Problem with nppiWarpAffine_32f_C1R on Fermi boards

I have a problem with version 4.2 of CUDA NPP running on 64bit Linux (Ubuntu 10.04LTS).
I have a host with two GPUs: a TESLA C1060 and a GeForce GTX 560 Ti.
I am developing an application working on huge floating point images that at a certain point needs to use the function nppiWarpAffine_32f_C1R. The application behaves correctly when run on the C1060 but does not save anything on the output image when run on the GTX560Ti.
To be sure that the problem was on the specific function, I took the library sample program boxFilterNPP and modified it to use the WarpAffine instead of the original function.
If I use the 8u version of WarpAffine everything is correct on both boards, but if I convert the input image to 32f format and run the 32f version of WarpAffine I obtain the same results as on my application: C1060 ok, while GTX560Ti does not write on the output image.
Anyone has an idea of the problem?
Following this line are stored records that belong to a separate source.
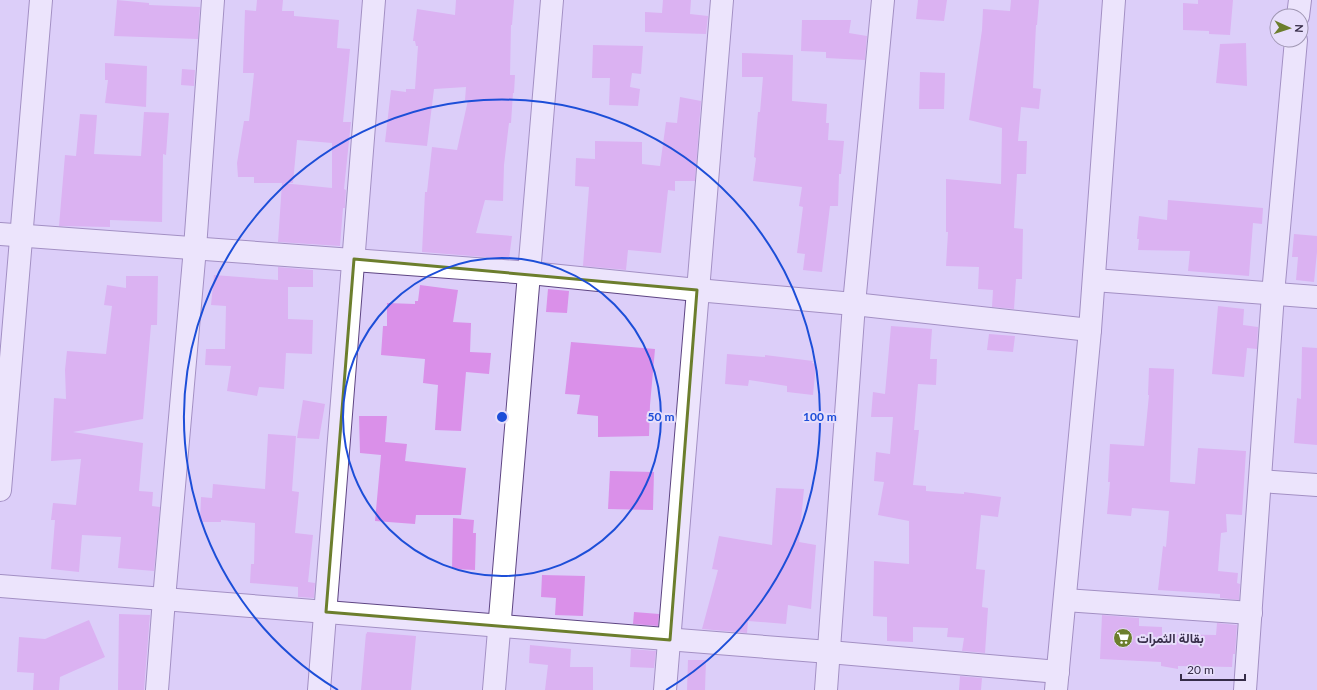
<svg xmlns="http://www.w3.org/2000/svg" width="1317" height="690" font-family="Lato,Vazirmatn,sans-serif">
  <rect width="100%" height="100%" fill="#dccef9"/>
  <g fill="#da90e9">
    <path d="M117,0l32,3v2l51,2 -2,32 -84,-3z"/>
    <path d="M257,0h26l-1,11h12v5l45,4 -2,28 13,1 -7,73h8l-7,67 2,1 -1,18h-2l-3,38 -62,-4 4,-59 50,5v-45l-35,-3 -4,43h-39v-6h-16l-1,-14 7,-42h5l5,-48h-11l2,-63 11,1z"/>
    <path d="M456,0h58l-2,25h-1l-1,50h5l-1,18h-1l-2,30h-2l-5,42 -1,36 -18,-1 -9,33 36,3 -3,23 -87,-7 3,-60h2l5,-45 25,3 11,-50h-3l1,-13 -32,2 -7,57 -42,-4 6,-52 15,2v-3h9l3,-43h-2l-1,-5h-2l4,-32 38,6z"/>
    <path d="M663,0h28l-1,14 18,2 -2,18 -61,-2v-20l17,1z"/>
    <path d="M918,0h29l-3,21 -28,-2z"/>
    <path d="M1011,0h28l-2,25h-1l-3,63 8,1 -2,20 -18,-2 -3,34h9l-1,33h-9l-3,54 9,1 -1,50h-6l-2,30 -22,-2 1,-17 -15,-1 1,-22 -33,-1 2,-34h-2v-53l55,5 1,-56 -33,-8 13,-90 1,-21 27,2z"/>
    <path d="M1198,0h35l-3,35 -21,-1v-3l-26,-1v-27l15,1z"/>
    <path d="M802,20h49l-2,13 18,3 -2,24 -39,-2v-6l-25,-1z"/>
    <path d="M1246,43l1,43 -31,-3 4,-39z"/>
    <path d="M593,45l50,1 -2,28 -9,-1 -2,14 10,2 -2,17 -29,-1 1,-27h-18z"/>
    <path d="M742,53l51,2 -1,46 35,3 -1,19h3l-1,17 16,1 -3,33h-2l-1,32h-8l-8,66 -19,-2 2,-16 -8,-1 6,-46 -4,-1 3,-19 -49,-6 3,-23 -2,-1 4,-45h2l3,-35h-21z"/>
    <path d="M105,63l42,3 -1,41 -41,-4 3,-23h-3z"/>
    <path d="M182,69l13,1 -1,16 -13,-1z"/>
    <path d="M920,72l25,1 -1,36h-25z"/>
    <path d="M680,97l21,4 -6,80h-20v10l-7,-1 -7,63 -33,-3 -2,20 -43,-4 6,-79 -14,-1 1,-28 19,1v-18l47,1v22l18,2 6,-44 11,1z"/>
    <path d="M144,112l25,1 -3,42 -3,-1 -1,68 -52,-2v7l-51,-1 6,-71 11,1 4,-42 17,1 -3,39 47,2z"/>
    <path d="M1168,200l95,8 -1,16 -9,-1 -4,53 -61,-5 2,-20 -52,-1 1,-11h-2l2,-23 28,4z"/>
    <path d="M1294,234l23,2v16l-3,30 -18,-2 2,-23h-6z"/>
    <path d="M278,267l35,3v17h-25v32l25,1 -1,34 -26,-1 -2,36 -25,-2 -2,9 -30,-5 4,-25 -26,-1 1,-16h19l1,-43 -15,-1 3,-30 64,5z"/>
    <path d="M126,276h32l-1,49h-6l-8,94 -70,13 70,11 -4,48 14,1 -1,14 8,1 -6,64 -36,-3 3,-31 -39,-2 -3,37 -28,-3 4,-49h-4l2,-17 23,2 5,-46 -30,2 3,-63 12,1 -1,-29 2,-19 39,3 6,-48 -8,-1 3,-20 19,3z"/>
    <path d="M420,285l38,5 -5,32 18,1 -1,29 21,1 -2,21 -23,-2 -5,59 -26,-1 3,-45 -15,-2 2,-24 -44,-4 2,-29h4v-23l28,1v-3h3z"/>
    <path d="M548,289l21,2 -2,22 -21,-1z"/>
    <path d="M1218,306l26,3 -1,16 15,2 -1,22 -10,-1 -3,29 -32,-3z"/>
    <path d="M891,326l41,3 -2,30h7l-1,26 -18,-1 -4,46h5l-6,55 13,1v5l38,3v-2l37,5 -3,20 -17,-2 -5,54 9,1 -3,37 6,1 -3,45 -23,-2 2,-13 -17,-1 1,-9 -35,-1v15l-26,-1v-24l-14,-1 1,-55 35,3v-43l-31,-6 6,-33 -10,-1 2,-29 14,2 3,-37h-22l2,-25 12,2z"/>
    <path d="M989,334l26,2 -2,16 -26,-2z"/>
    <path d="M571,342l84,7 -5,56 -1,31 -51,1v-21l-21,-2 3,-19 -15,-1z"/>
    <path d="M1302,347l15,1v97l-23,-2 3,-45 4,1z"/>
    <path d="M727,354l38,3v-2l48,6 -1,2 4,1 -3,31 -26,-3v-6l-38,-6 -1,6 -23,-2z"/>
    <path d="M1149,368l25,1 -4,113 25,2 3,-36 48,3 -4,64 -16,-1 1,18 -6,1 -3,38 20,2 -1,10 3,1 -1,16 -19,-2v-4l-62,-4 5,-44 3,1 3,-36 -37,-3 -1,8 -24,-2 3,-32h-2l2,-38 34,2 5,-51h-1z"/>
    <path d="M303,400l22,4 -6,35 -22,-1z"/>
    <path d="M359,416h28l-2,26 22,2 -2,17 61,7 -5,47h-45l-1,9 -40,-3 6,-66 -21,-2z"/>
    <path d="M268,434l28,2 -4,55 7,1 -4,41 18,2 -5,47 7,1 -1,15 -16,-1v-10l-48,-4 1,-19h3l1,-41 -34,-3v2h-21l1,-25 11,1 1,-14 52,5z"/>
    <path d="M610,471l44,1 -1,38 -45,-1z"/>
    <path d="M776,488l28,1 -5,53 17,3 -5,64 -23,-4 -2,19 -38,-3 -1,12 -45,-4 16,-59 -6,-1 7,-33 53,9z"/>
    <path d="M453,518l21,2 -1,13h3l-1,37 -23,-1z"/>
    <path d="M542,575l43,1 -2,40 -28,-1 1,-17 -15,-1z"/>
    <path d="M634,612l25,2 -1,12 -25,-2z"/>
    <path d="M119,614l31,1 -6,75h-26z"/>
    <path d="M1102,615l37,3v8l23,1v7l54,1 1,-12 20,2 -2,29h-2l-1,13 -54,-1v3l-17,-3v-4l-61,-3z"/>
    <path d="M89,620l16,37 -45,20 -1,13h-26l1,-17 -17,-1 2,-35 26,2z"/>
    <path d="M367,632l49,4 -5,54h-50l5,-57 1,1z"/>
    <path d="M530,645l41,4 -1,18h23v23h-48l3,-25 -19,-2z"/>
    <path d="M631,649l25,2 -2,17 -24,-1z"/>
    <path d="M688,660h18l-1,30h-18z"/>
    <path d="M960,676l22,2 -1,12h-22z"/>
  </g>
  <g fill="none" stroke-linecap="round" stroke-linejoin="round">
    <defs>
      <g id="minor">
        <path d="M1298,16l2,-16"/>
        <path d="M0,234l530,39 167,17 157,14 236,26"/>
        <path d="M1094,280l223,17"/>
        <path d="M1260,481l57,4"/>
        <path d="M0,490l41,-490"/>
        <path d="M0,586l829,66 229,20"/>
        <path d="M1065,600l186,13"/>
        <path d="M157,690l7,-91 31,-351 18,-248"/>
        <path d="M319,690l55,-690"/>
        <path d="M494,690l58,-690"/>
        <path d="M665,690l57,-690"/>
        <path d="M826,690l28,-386 29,-304"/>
        <path d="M1245,690l28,-396 23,-254"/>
      </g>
      <path id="tertiary" d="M1056,690l34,-360 24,-330"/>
    </defs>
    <use href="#minor" stroke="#5e4583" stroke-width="24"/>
    <use href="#tertiary" stroke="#5e4583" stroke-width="24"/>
    <use href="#minor" stroke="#fff" stroke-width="22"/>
    <use href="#tertiary" stroke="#fff" stroke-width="22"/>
  </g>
  <path d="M0 0H1317V690H0ZM354,259l343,31 -27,350 -344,-28z" fill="#dccef9" fill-opacity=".55" fill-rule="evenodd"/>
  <path fill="none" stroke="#6c7e2d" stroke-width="3" stroke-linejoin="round" d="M354,259l343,31 -27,350 -344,-28z"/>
  <g fill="none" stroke="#1d4ed8" stroke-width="2">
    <circle cx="502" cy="417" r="159"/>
    <path d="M338 690A318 318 0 1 1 666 690"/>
  </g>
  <defs>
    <symbol id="supermarket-disc" viewBox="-11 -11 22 22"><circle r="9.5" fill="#6c7e2d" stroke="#e7defb"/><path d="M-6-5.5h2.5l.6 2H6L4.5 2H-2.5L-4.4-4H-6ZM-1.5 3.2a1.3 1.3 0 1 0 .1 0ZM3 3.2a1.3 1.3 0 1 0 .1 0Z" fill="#fff"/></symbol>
  </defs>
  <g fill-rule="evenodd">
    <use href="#supermarket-disc" x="1112" y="627" width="22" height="22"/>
  </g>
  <g text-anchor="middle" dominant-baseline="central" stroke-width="4" stroke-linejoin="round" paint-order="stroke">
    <g font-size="13" font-weight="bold" fill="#362c48" stroke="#e7defb" text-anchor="start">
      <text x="1137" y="638">بقالة الثمرات</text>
    </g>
  </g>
  <circle cx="502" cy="417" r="6" fill="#1d4ed8" stroke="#e7defb" stroke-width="2"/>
  <g font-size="12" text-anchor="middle" font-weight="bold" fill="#1d4ed8" stroke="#e7defb" stroke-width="4" stroke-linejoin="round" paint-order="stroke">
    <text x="661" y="421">50 m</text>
    <text x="820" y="421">100 m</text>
  </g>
  <g transform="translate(1289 28) rotate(93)"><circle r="19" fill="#e7defb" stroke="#a097b3"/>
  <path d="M0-3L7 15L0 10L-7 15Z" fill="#6c7e2d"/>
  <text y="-6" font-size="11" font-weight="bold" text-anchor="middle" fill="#362c48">N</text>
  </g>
  <path d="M1181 674v6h64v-6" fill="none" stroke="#362c48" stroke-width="2"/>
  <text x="1187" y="674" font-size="12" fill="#362c48" stroke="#e7defb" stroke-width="3" paint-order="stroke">20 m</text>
</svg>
Is there a bug in the nppiWarpAffine_32f_C1R or am I missing something?
I really need to work on 32f images and I cannot find a workaround for the problem…
You can find my warpNPP code in http://sally.polito.it/cuda/warpNPP.cpp.
Thanks to anybody providing clues to the problem.

Could you try CUDA 5.0 Production?

Hi, I had tried your sample code with both CUDA 4.2 and CUDA 5.0 Production on sm_11 and sm 30 GPU. Both GPUs work fine with 5.0, but only sm_11 can work with 4.2. So I think this bug has already been fixed.